There are two questions you can expect when you tell someone you're searching for a replica Terracotta warrior. The first, "What's a Terracotta warrior?", and the second being, "What's wrong with you?”. The latter being the far more common response of the two. As you may have already surmised, I've never been one to have what most would consider, "normal", or perhaps even, "healthy", hobbies. I've always enjoyed odd things. Odd facts, odd history, odd items - it doesn't matter. The older and odder the better. By the time I was a teenager I was already looking for a Terracotta warrior but it was really only after I got married that I seriously started the hunt for one, as my wife proved to be a highly enabling ying to my extremely eccentric yang. All this searching lead to a harsh truth - if you wanted a warrior you were looking to China to find one. Something I wasn't willing to do as it would cost a small fortune to get one back to the middle-of-nowhere Missouri. After four long years of looking across the entire continent I lost hope of ever finding one.

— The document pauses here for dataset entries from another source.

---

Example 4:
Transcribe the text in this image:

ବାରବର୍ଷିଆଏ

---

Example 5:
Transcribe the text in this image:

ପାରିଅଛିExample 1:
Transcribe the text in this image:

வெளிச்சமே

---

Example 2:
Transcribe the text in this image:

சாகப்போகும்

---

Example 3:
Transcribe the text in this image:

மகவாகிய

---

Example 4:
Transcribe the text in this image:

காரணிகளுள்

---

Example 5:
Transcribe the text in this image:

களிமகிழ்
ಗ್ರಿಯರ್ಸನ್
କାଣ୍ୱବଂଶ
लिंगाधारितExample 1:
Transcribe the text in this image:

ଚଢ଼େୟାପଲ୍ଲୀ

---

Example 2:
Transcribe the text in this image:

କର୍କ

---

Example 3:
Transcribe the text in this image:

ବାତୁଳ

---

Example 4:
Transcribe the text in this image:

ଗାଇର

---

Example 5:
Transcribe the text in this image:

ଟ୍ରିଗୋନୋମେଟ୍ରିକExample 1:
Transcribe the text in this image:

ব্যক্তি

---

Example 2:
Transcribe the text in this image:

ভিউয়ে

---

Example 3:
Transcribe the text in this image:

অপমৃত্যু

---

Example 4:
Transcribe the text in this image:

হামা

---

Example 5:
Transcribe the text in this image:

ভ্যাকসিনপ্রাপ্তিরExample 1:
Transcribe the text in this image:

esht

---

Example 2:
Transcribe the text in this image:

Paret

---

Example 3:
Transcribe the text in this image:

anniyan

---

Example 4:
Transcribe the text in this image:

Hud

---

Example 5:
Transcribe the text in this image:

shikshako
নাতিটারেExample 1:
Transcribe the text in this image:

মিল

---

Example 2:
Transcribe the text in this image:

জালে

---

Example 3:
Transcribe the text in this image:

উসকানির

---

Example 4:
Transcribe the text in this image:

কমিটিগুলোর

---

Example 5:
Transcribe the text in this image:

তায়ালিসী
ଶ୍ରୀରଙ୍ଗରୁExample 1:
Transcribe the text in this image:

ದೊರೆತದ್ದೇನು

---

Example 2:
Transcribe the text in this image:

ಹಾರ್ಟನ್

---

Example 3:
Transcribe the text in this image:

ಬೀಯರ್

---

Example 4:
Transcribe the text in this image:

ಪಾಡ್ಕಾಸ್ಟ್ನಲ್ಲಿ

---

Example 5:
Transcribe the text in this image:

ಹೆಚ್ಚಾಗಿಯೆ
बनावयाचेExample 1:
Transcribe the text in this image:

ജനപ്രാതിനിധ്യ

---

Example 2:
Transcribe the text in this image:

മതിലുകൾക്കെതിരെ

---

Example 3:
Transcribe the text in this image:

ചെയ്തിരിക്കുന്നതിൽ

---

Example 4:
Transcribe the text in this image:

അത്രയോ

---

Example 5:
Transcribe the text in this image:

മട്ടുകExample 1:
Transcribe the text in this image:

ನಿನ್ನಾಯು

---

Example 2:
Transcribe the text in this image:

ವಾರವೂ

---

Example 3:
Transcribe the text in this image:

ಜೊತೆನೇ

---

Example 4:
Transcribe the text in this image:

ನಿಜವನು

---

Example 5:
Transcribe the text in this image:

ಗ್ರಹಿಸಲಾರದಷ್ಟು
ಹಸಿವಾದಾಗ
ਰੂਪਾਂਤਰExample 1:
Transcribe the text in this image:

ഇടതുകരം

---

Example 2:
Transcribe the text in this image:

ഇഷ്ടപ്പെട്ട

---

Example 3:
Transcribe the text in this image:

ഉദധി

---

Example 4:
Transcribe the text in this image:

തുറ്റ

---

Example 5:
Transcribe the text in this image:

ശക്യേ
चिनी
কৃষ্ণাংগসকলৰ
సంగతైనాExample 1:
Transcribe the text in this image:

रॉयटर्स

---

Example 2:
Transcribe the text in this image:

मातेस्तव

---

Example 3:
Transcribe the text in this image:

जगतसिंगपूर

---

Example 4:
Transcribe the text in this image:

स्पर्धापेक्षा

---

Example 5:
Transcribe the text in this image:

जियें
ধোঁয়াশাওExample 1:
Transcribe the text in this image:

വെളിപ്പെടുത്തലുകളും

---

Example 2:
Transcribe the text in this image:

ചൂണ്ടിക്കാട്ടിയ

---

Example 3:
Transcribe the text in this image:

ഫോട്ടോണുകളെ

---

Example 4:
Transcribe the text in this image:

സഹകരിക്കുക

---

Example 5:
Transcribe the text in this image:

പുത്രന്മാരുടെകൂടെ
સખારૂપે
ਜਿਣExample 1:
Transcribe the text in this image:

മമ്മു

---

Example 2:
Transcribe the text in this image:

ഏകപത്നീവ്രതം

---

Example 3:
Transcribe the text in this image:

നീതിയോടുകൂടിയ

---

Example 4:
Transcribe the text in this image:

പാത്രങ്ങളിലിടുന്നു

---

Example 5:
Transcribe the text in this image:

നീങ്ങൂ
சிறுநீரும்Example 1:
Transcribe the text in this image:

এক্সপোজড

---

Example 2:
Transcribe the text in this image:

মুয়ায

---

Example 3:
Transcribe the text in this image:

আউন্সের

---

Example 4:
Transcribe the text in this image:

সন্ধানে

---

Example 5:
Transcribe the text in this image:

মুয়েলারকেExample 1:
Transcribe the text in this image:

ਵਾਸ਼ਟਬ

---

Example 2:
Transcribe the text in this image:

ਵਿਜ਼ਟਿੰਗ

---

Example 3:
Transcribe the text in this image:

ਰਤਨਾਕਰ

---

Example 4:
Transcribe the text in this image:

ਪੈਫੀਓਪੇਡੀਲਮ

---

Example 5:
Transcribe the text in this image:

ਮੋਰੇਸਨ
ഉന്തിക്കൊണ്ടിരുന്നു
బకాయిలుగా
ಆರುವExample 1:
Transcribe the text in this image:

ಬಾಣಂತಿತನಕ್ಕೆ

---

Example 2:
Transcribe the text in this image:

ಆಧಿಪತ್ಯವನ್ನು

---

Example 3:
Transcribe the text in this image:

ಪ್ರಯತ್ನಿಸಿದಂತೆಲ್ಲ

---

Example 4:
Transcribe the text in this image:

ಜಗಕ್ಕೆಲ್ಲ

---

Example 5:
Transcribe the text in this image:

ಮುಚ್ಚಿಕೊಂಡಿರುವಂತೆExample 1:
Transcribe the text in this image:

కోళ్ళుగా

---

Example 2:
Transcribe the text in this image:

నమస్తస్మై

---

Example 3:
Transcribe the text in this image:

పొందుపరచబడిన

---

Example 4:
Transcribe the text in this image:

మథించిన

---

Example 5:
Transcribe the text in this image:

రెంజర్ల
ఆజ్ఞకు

It was a random search on Ebay that changed everything. I'd been looking for a gift for my wife when I decided for old times’ sake to search for a warrior. I can only describe the feeling I experienced when the search results came up as stunned wonderment - a feeling that must be similar to what was felt the first time some adventurous soul mixed chocolate and peanut butter. A well traveled retired pharmacist in Ohio was moving and had put his two, (two!), terracotta warriors up for auction. After a bit of convincing from Nick Brown that we'd actually be able to go and pick the warriors up ourselves, I pulled the trigger and bought them both. This was happening.
That very next week Nick, finding this whole ordeal too weird to not be a part of, my wife, and I gassed up a conversion van and set off on our adventure to Ohio. Twelve hours on the road and one run in with a crazed gas station attendant later (We've taken to calling him Ole’ Stabby) we reached our goal, but something was amiss. Sitting outside to greet us was only one of the warriors. Where was the second? As we began the process of loading up the first warrior while simultaneously trying to avoid multiple catastrophic hernias, I questioned the seller's wife as to where the other warrior was. All I got back was a nervous giggle. Uh-oh. I pushed the issue and she reluctantly admitted to me that even though I had won both warriors in their auction, they decided to keep the second one for their son who was driving in from Pennsylvania that very morning to pick it up. Oh, I don't think so. I told her that I hoped her son wasn't going to be too upset that I was taking them both. Again, all I got back was a nervous giggle.
About the same time that we had finished loading up the first warrior the seller returned home. He parroted what his wife said, again saying that their son was coming to pick up the second warrior, my warrior, any minute. "Smiley" Rhett left the building at that point. I told him I had purchased them, driven twelve hours to pick them up, and that I was leaving with two clay Chinese men laying in the back of my van or I wasn't leaving at all. (This story aside, it's when sentences like that come out of my mouth that I really wonder at what point I completely lost my grip on reality) The seller folded like a paper bag, yelling at his wife to come show me the second warrior and saying he was going to go call his son. The three of us, wanting to avoid the inevitable slap fight that would have surely ensued had their son shown up while we were still there, quite literally threw the second warrior in the back of our van and high-tailed it out of Ohio as fast as we legally could. Another twelve hours later we made it back home. Some crazy stars had aligned and I had fulfilled my childhood dream to one day have my very own terracotta warrior. Just as importantly, myself as well as my traveling companions now had a truly once in a lifetime story to tell of three dorks taking a van to Ohio to pick up some clay men.
The warrior's names are as follows,
Wei Nitu Han Qǐyuán Cóng YungKeng (though we just call him the General)
Translation: Big Clay Man Originating From Pit Containing TerraCotta Warriors
Translation: China's only dude named Frank.